You’ll also need to plan ahead to grab a table at Gaskin’s, the renowned restaurant that along with Otto’s and the Laundromat completes the trifecta of Germantown’s main attractions. Sarah and Nick Suarez opened the restaurant in 2015, and it’s quickly become a pillar of the community in more ways than one. It was Gaskin’s that first brought the new owners of Otto’s to town for a joint pop-up dinner, and Sarah Suarez now serves on the Town Board, having run with Kaare Christian as a team. (Everybody really does know everybody else here.)
There are, of course, other places to stop in town: Alder & Co. used to be called Alder’s East as it was the New York output for the popular Portland boutique. But with the Oregon location now closed, the flagship is here in Germantown. Plants, floral arrangements, and expert botanical advice can be found at Athabold. If you need a classy gift for someone who lives in town, hit up Lawlor’s Package Store, open since 1966, for spirits and libations. (“He knows everybody and he knows what everybody likes,” Cohen says about the owner Jim Lawlor.) And if you hit Lawlor’s a little too hard and need to spend the night, the Central House Hotel Inn is right next door, built in 1876 by the Rockefellers.

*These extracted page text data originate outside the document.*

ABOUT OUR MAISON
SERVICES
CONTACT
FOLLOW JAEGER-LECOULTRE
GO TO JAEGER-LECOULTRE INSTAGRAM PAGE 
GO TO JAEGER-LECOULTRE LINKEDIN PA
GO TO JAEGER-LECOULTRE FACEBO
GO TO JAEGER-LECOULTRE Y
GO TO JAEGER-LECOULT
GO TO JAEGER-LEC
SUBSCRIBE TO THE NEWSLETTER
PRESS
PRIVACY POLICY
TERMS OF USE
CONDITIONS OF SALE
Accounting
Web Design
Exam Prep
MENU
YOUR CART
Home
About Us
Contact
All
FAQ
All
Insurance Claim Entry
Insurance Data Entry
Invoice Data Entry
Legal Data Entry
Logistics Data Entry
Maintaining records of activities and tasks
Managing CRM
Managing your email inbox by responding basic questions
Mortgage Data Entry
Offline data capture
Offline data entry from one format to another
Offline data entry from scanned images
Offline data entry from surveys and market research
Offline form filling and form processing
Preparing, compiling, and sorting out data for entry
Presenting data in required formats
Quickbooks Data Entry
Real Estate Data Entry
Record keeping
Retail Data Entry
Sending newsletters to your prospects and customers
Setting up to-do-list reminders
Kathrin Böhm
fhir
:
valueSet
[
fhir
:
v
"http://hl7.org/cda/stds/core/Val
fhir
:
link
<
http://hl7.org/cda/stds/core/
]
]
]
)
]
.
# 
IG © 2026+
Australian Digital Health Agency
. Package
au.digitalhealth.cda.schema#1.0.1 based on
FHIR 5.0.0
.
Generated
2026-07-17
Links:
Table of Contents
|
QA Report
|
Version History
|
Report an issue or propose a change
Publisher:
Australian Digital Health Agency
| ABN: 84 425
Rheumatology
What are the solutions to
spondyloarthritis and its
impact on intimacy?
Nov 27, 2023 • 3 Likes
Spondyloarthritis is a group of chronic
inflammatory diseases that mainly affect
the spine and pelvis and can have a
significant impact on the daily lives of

If you come to town hungry and missed out on pizza and Gaskin’s is all filled up, your best bet is to head back to the outskirts and pull into Valley Harvest Ice Cream & Grill, a roadside stand that makes a great pit stop to or from the river. And it would be a shame to visit Germantown without heading down to the waterfront, since it’s one of the few river towns that offers multiple public river access options. Both Cheviot Park and Lasher Memorial Park have public boat launches for motorboats, jet skis, kayaks, canoes, and paddleboards. Many of the town’s lazy, winding roads are ideal for bike riding as well. “You can ride your bike to the Tousey Winery for a tasting,” suggests Christian. “And then ride your bike back, slower.”